▶ **Instructions for the task**
Copy the mailing-list thread from "The scope is" to "at transform time.", switching "transform time" to "parse analysis time".

▶ **Extract**

Hi Junwang,
> The fix is simply:
> >
> > tr = replace_property_refs(rte->relid, pf->whereClause, graph_path);
> >
> > Ashutosh, could you include this fix in the next patch revision?
>
> This fixes the crash.
>
Thanks for confirming.
> > Also, I'd like to check — do you see any potential side effects from
> > passing the full graph_path instead of list_make1(pe)? Since the mutator
> > now has access to all element mappings, I want to make sure there are no
> > unintended interactions in other code paths.
>
> One concern is that if we support
>
> MATCH (a IS users)-[]->(x IS users)<-[]-(b IS users WHERE b.name != a.name
> )
>
> user may expect the following also works:
>
> MATCH (a IS users WHERE b.name != a.name)-[]->(x IS users)<-[]-(b IS
> users)
>
> but the second actually failed to pass the transform phase.
>
> I tested neo4j, both are well supported.
>
Good catch. You're right -- both orderings should work.
The standard is explicit about this. Subclause 10.6 Syntax Rule 18
(ISO/IEC 9075-16:2023) states:
"The scope of an <element variable> that is declared by an
<element pattern> EP is the innermost <graph table> containing EP."
The scope is the entire <graph table>, not "from the point of
declaration onward." So a forward reference like your second example
is just as valid as the backward reference in the first.
The current implementation registers variables into gpstate->variables
sequentially inside transformGraphElementPattern(), which makes forward
references invisible at transform time.
So we might follow the same behavior. The solution I came out is in
> transformPathTerm
> we collect gpstate->variables before each transformGraphElementPattern.
>
> Something like:
>
> transformPathTerm(ParseState *pstate, List *path_term)
> {
> List *result = NIL;
> + GraphTableParseState *gpstate = pstate->p_graph_table_pstate;
> +
> + /*
> + * First gather all element variables from this path term so that
> WHERE
> + * clauses in any element pattern can reference variables
> appearing anywhere
> + * in the term, regardless of order.

▶ **Plotted data images**
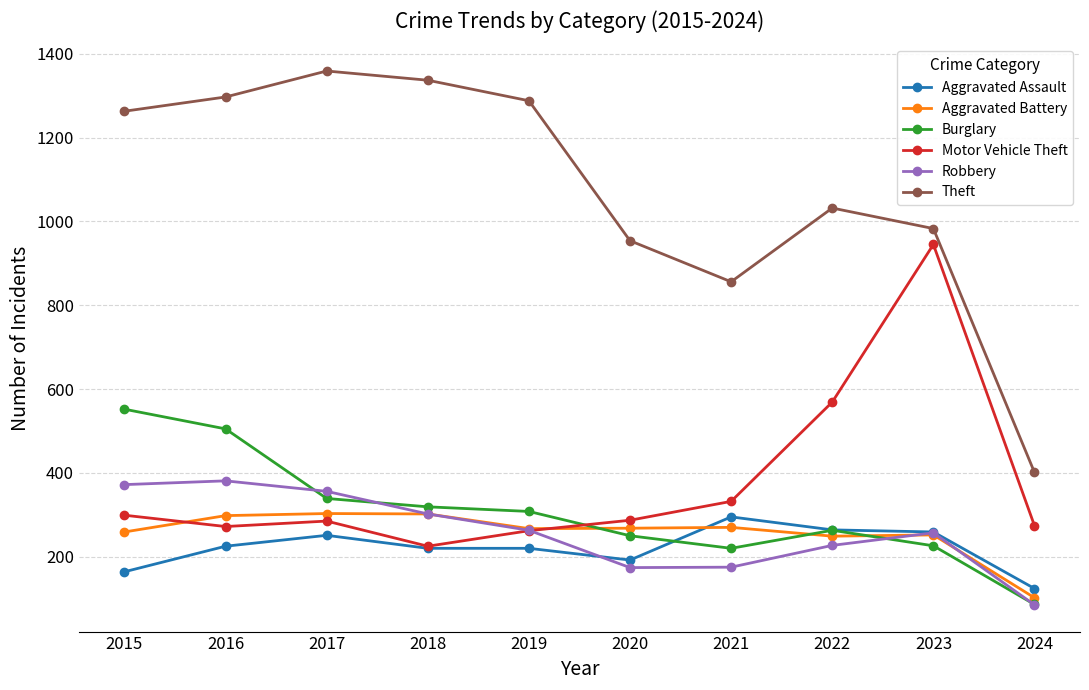

Which category has the lowest value in the Theft series?

2024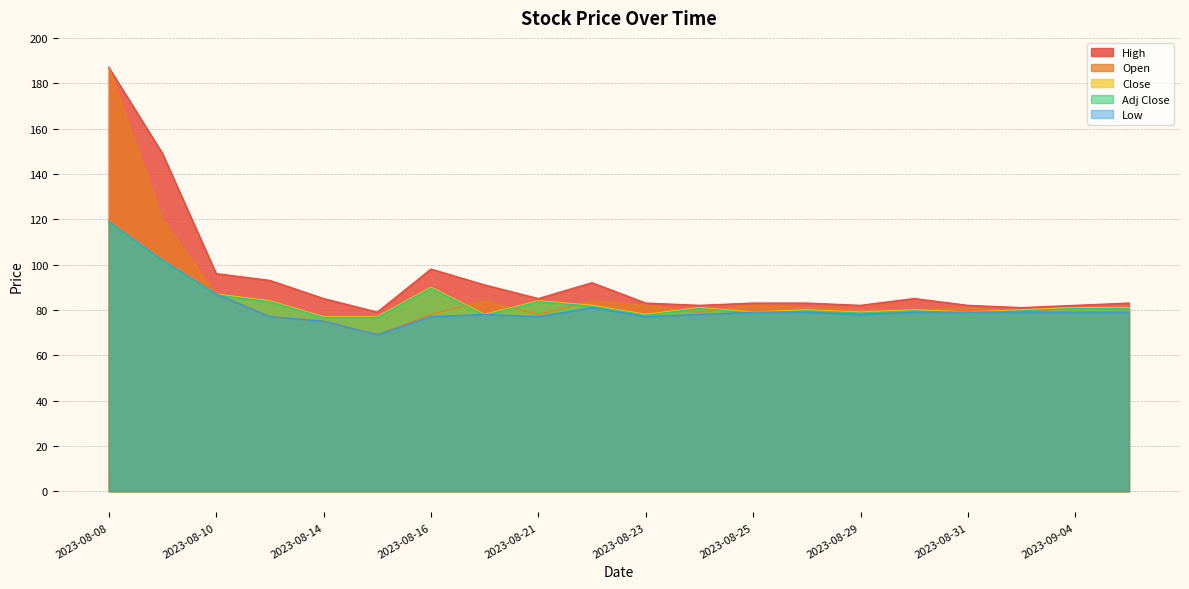

What position from the right is 2023-08-24?

9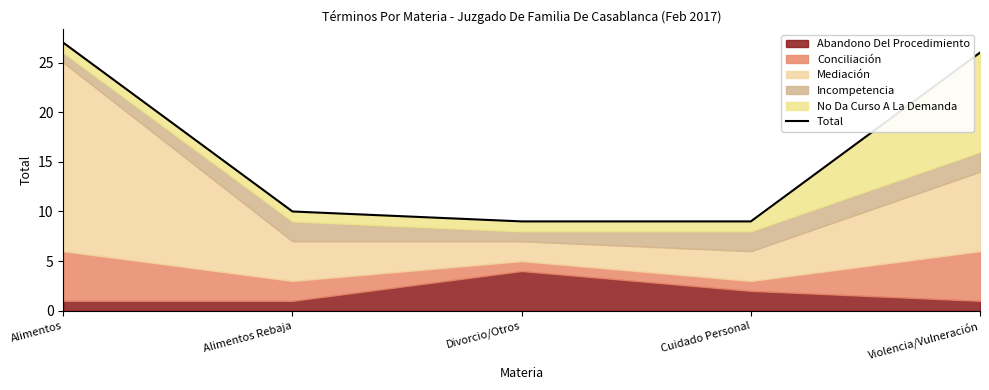

Reading right to left, what are all the values shown in this chart?

Violencia/Vulneración=26	Cuidado Personal=9	Divorcio/Otros=9	Alimentos Rebaja=10	Alimentos=27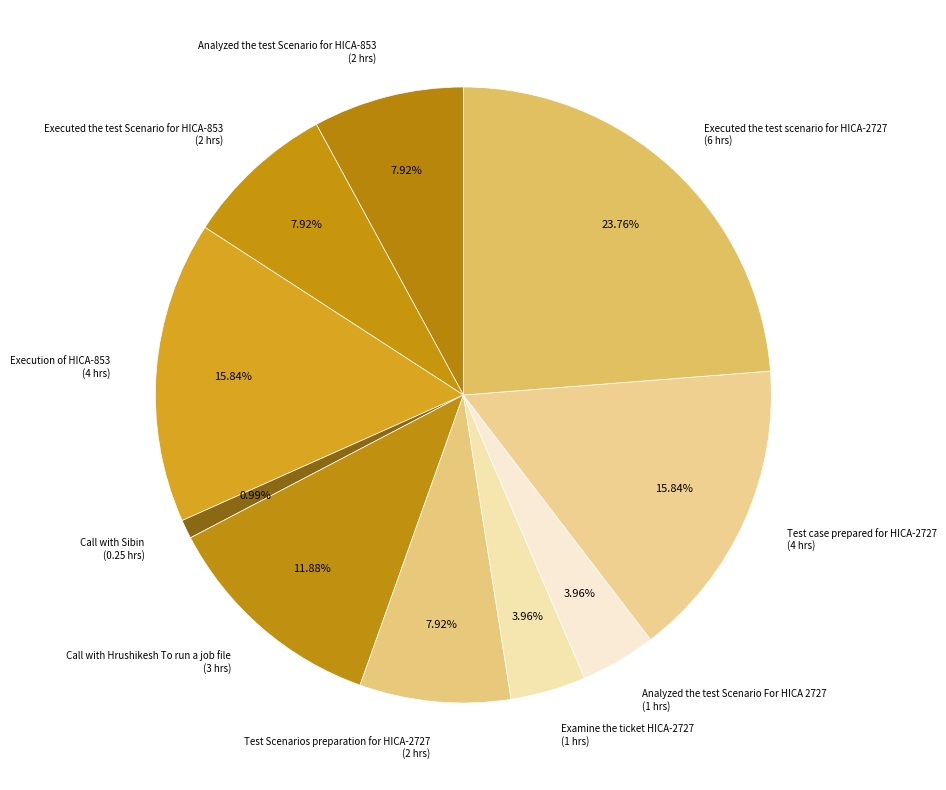

Which category has the biggest portion of the pie?

Executed the test scenario for HICA-2727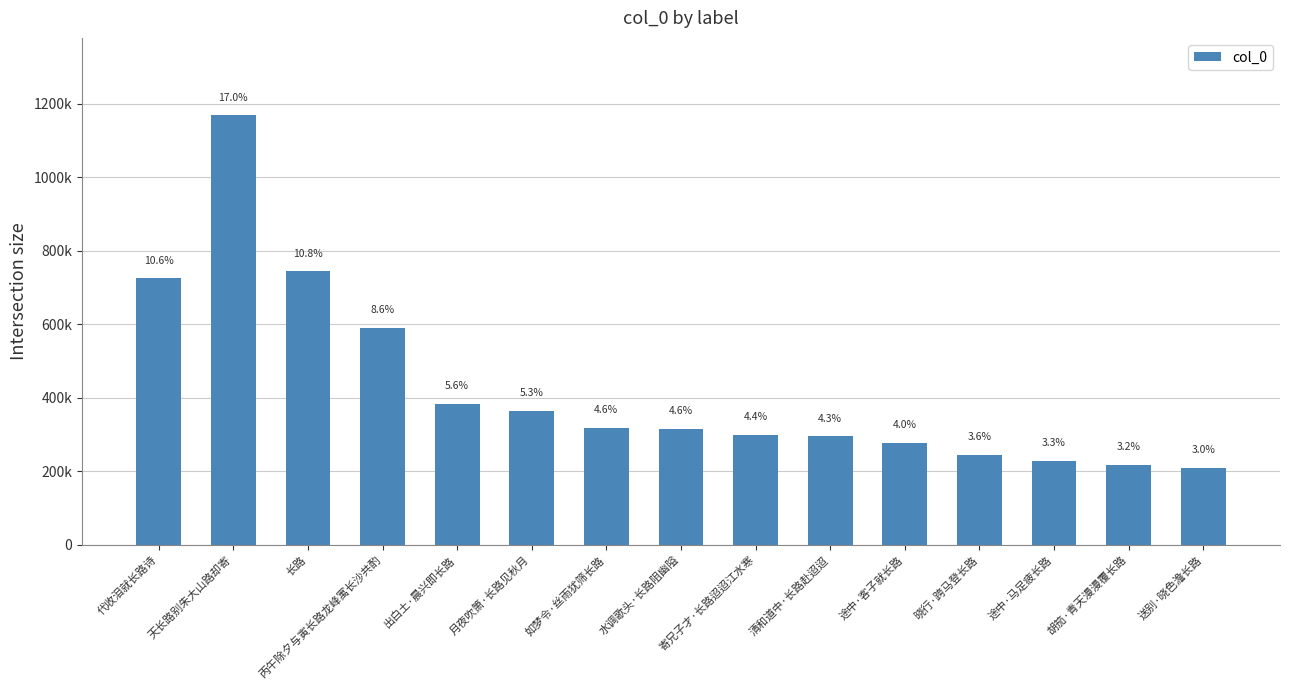

Rank the categories by value from lowest to highest.

送别·晓色澹长路, 胡笳·青天漫漫覆长路, 途中·马足疲长路, 晓行·跨马登长路, 途中·客子就长路, 清和道中·长路赴迢迢, 寄兄子才·长路迢迢江水寒, 水调歌头·长路阻幽隘, 如梦令·丝雨犹筛长路, 月夜吹箫·长路见秋月, 出白土·晨兴即长路, 丙午除夕与寅长路龙峰寓长沙共酌, 代收泪就长路诗, 长路, 天长路别朱大山路却寄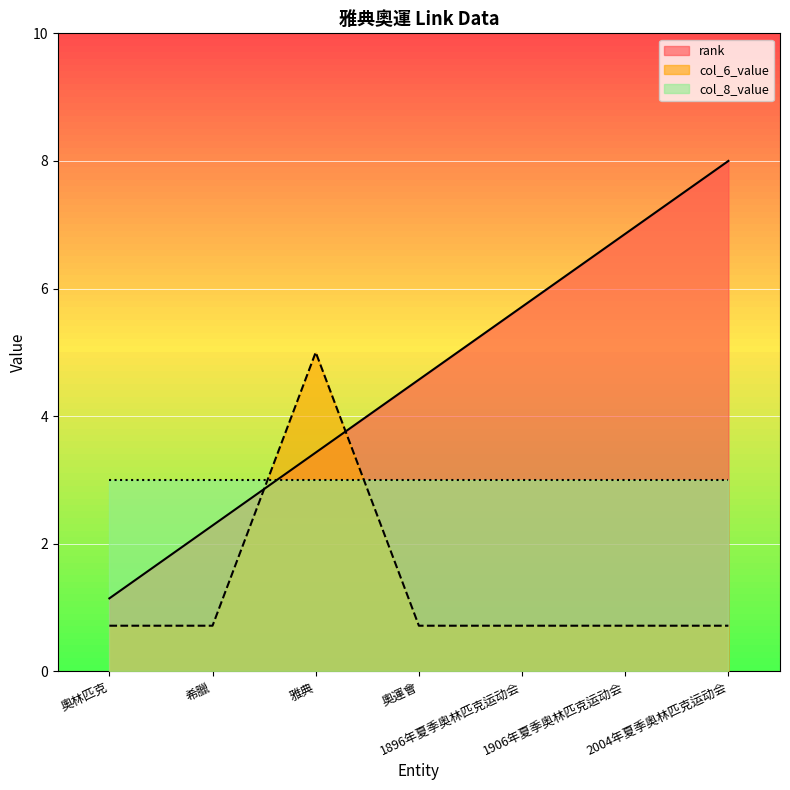

What is the label of the 2nd point from the left?

希臘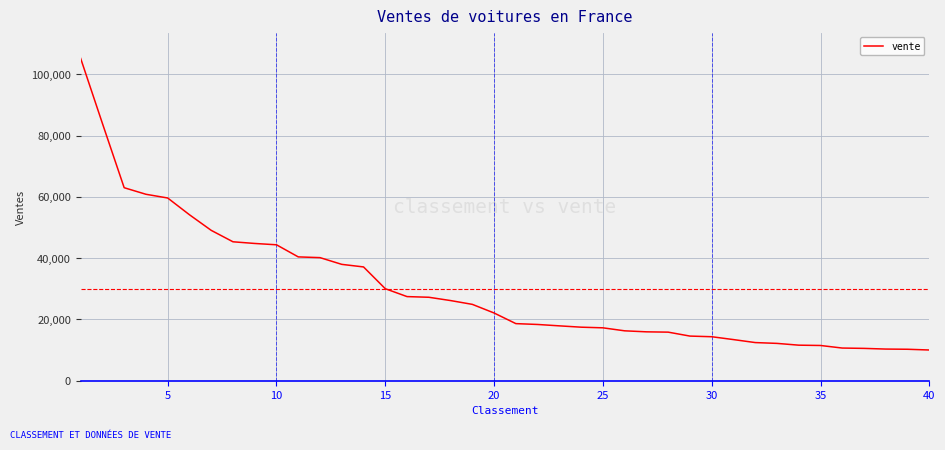

What is the maximum value shown in the chart?

105182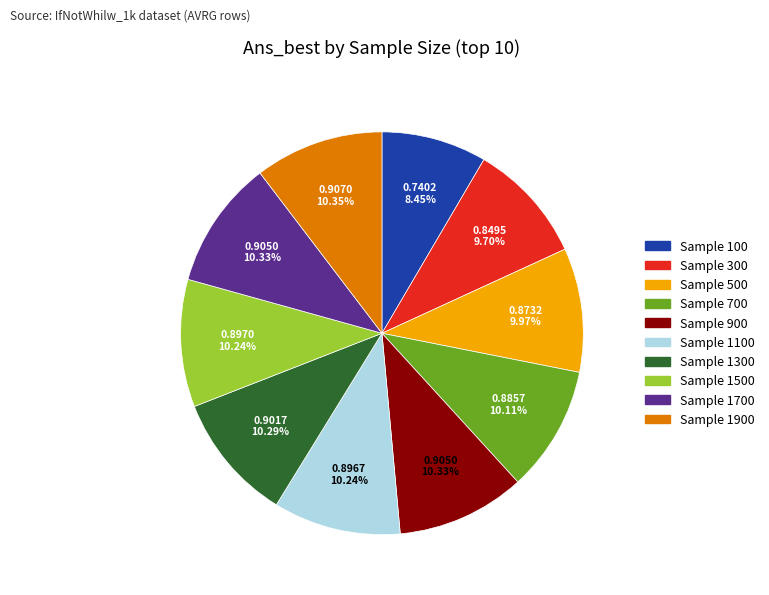

Is the sum of Sample 1100 and Sample 1700 greater than half?

No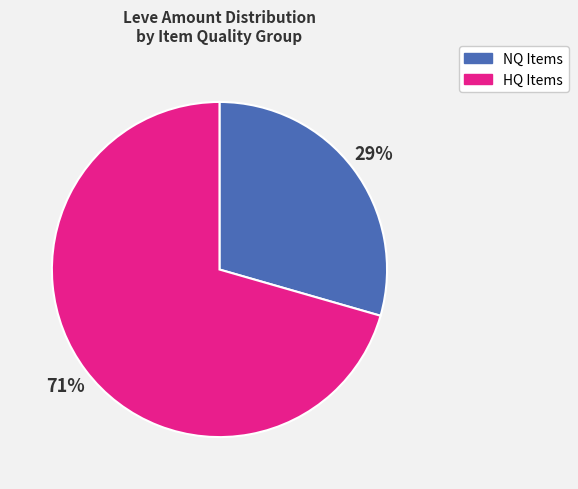

Is there any slice that represents more than half of the pie?

Yes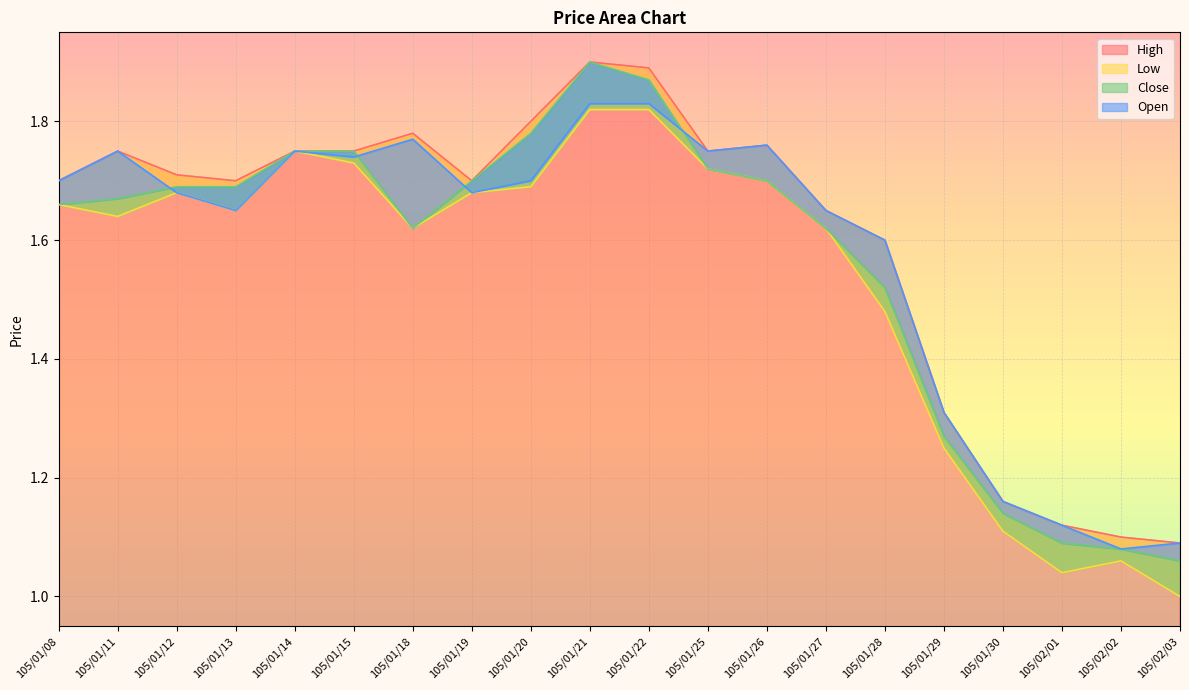

How many data points does each series have?

20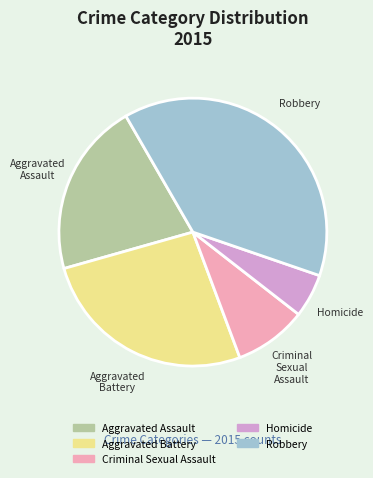

Which slice is the largest?

Robbery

▶ **Written reply**
The scope is the entire <graph table>, not "from the point of
declaration onward." So a forward reference like your second example
is just as valid as the backward reference in the first.
The current implementation registers variables into gpstate->variables
sequentially inside transformGraphElementPattern(), which makes forward
references invisible at parse analysis time.